Momencik, trwa przetwarzanie danych   loading-animation

#23097

przez (PW) ·
| Do ulubionych
Jakiś czas temu na Piekielnych była opowiastka o Matce Roku (http://piekielni.pl/21805). Mam bardzo silną kontrkandydatkę, a nawet dwie, trzęsie mnie do teraz, a sytuacja miała miejsce rano (jest 01:10 w nocy)...

Szkic sytuacyjny: na moim osiedlu jest szkoła i zaraz obok stoi kościół. Odrobinę dalej są sklepy, do których się udawałam. Najszybsza i najwygodniejsza droga prowadzi przez przejście dla pieszych na jednokierunkowej uliczce o niewielkim ruchu samochodowym. Jest to dla wielu dzieci droga do szkoły, więc kierowcy mają na uwadze dzieci i nigdy tam nie pędzą, zresztą na jezdni leży próg zwalniający.
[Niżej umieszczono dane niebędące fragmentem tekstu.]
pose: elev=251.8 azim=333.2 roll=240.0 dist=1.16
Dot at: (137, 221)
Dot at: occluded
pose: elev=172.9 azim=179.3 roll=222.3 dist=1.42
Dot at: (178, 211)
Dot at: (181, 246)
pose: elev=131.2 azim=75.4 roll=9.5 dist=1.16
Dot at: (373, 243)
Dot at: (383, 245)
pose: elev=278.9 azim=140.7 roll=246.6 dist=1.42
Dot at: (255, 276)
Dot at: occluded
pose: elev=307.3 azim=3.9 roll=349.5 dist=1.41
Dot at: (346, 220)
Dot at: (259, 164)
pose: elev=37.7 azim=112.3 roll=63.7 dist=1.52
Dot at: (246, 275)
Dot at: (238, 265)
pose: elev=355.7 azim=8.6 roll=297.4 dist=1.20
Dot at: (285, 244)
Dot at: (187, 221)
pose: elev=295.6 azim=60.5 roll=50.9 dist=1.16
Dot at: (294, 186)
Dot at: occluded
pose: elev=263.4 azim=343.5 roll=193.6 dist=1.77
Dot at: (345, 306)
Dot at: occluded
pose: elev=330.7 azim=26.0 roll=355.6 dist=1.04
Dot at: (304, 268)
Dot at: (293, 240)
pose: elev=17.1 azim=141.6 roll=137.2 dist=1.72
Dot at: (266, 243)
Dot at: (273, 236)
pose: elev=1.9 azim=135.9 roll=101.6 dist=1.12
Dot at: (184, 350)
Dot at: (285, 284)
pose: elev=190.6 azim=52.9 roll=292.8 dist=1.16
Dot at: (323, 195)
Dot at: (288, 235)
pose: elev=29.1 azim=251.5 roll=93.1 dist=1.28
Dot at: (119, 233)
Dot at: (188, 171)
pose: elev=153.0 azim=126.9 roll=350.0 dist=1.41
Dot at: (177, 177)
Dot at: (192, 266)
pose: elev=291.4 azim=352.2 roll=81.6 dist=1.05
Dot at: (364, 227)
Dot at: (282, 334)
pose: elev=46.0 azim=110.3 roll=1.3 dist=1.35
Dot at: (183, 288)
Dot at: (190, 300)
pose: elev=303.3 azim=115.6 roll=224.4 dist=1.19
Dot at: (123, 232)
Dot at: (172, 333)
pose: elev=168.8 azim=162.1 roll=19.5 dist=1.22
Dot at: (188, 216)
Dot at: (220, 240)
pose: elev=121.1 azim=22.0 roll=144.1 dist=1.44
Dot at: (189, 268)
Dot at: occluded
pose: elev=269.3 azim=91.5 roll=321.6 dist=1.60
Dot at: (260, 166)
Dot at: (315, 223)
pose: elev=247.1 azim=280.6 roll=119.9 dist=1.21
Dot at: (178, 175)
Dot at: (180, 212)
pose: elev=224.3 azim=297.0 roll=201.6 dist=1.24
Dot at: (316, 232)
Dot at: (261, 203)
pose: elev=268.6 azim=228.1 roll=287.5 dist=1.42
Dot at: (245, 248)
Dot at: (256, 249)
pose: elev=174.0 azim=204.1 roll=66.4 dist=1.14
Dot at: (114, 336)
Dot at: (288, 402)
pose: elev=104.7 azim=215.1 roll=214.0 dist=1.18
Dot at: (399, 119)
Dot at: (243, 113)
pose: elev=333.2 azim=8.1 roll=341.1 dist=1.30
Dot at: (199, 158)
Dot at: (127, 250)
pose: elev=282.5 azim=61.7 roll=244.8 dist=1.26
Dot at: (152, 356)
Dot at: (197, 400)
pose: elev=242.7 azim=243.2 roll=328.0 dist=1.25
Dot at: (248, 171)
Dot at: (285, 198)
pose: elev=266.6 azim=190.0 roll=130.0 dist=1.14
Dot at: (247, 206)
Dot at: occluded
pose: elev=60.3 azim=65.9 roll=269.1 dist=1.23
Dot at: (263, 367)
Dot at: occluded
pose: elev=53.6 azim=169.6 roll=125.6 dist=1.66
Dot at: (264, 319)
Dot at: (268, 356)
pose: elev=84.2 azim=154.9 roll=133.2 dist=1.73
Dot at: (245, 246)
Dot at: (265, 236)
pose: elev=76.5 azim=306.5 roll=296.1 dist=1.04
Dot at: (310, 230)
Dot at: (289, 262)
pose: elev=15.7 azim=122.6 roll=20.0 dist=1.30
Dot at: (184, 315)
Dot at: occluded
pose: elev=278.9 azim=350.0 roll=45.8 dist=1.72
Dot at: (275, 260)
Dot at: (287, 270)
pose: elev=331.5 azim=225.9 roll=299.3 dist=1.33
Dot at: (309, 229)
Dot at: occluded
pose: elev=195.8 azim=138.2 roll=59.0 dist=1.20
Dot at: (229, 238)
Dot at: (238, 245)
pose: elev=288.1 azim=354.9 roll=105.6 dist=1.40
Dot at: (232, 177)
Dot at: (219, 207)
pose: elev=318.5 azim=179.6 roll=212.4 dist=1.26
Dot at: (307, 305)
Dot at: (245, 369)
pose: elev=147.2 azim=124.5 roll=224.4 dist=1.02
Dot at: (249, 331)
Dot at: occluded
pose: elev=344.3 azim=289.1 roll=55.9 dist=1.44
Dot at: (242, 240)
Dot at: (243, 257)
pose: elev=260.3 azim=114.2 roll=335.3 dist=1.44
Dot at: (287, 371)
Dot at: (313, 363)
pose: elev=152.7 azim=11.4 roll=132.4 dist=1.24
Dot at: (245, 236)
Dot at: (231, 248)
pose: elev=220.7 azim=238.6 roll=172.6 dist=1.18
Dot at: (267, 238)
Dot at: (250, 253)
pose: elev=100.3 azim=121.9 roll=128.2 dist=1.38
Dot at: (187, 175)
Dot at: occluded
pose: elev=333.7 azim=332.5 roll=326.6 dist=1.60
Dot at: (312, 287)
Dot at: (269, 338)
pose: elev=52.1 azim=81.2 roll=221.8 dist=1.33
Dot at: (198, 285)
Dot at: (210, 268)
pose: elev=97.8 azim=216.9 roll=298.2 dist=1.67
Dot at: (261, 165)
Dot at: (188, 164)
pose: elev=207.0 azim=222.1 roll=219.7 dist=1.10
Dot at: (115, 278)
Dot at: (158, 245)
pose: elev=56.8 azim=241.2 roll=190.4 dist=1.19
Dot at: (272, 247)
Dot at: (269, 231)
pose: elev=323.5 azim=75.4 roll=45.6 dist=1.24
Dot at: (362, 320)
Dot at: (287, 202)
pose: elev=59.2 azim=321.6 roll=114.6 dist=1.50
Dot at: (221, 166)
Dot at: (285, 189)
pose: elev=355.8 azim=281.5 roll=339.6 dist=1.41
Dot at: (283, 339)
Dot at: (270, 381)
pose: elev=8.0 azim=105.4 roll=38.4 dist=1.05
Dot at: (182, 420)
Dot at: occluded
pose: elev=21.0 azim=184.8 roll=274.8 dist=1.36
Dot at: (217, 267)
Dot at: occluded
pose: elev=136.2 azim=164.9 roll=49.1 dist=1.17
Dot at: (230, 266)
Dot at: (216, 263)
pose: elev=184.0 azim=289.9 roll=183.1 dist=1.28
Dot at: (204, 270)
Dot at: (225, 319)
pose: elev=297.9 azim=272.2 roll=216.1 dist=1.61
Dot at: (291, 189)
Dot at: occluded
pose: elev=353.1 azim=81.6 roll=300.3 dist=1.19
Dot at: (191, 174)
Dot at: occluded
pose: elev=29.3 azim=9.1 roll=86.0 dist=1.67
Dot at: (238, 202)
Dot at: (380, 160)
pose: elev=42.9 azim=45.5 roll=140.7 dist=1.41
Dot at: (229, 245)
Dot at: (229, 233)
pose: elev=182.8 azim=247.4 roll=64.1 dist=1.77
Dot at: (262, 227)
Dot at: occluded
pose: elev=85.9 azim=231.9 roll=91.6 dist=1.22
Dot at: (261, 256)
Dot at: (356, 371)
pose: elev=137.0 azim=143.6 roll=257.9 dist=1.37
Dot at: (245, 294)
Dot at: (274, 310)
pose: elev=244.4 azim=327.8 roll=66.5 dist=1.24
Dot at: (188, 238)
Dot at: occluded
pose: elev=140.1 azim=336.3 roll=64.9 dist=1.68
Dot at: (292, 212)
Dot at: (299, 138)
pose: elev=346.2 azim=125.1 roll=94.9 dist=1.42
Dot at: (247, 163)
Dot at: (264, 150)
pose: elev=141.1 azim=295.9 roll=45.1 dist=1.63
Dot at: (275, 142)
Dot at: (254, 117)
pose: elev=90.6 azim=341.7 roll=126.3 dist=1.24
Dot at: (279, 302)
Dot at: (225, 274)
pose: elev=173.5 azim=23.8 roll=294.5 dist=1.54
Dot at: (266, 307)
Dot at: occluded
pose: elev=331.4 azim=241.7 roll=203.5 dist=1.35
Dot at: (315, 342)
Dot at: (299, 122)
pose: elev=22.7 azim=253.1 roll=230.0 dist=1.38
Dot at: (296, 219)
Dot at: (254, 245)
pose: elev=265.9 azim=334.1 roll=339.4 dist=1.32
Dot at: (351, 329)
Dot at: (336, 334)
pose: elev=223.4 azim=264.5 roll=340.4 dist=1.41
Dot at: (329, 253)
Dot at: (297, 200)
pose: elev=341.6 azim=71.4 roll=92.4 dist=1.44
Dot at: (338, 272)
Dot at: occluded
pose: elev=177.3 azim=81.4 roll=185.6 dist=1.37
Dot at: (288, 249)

Idę ja sobie dzisiaj grzecznie na zakupy. Dochodzę do wcześniej opisanego przejścia dla pieszych. Przed sobą widzę dwie mamuśki: jedna prowadzi za jedną rękę pociechę lat ok. 5, za drugą rękę - córkę (różowa kurtka!) lat ok. 2. Druga z nich prowadzi dziecię również lat ok. 2 i drugie małe dziecko w głębokim wózku. Dochodzą do przejścia. Akurat jedzie samochód, co panie sprowokowało do następującej rozmowy
- Ty patrz, ale zasuwa!
- Noooo... Jak debil! Weź, chodź, jak dzieciaka zabije, to się cham nauczy normalnie jeździć!

Tak, zgadliście. Panie zgarnęły dzieci i weszły z całą czwórką prosto pod koła nadjeżdżającego samochodu. Kierowca hamował z piskiem opon, zatrzymał się dosłownie parę centymetrów od pierwszej pani z wózkiem...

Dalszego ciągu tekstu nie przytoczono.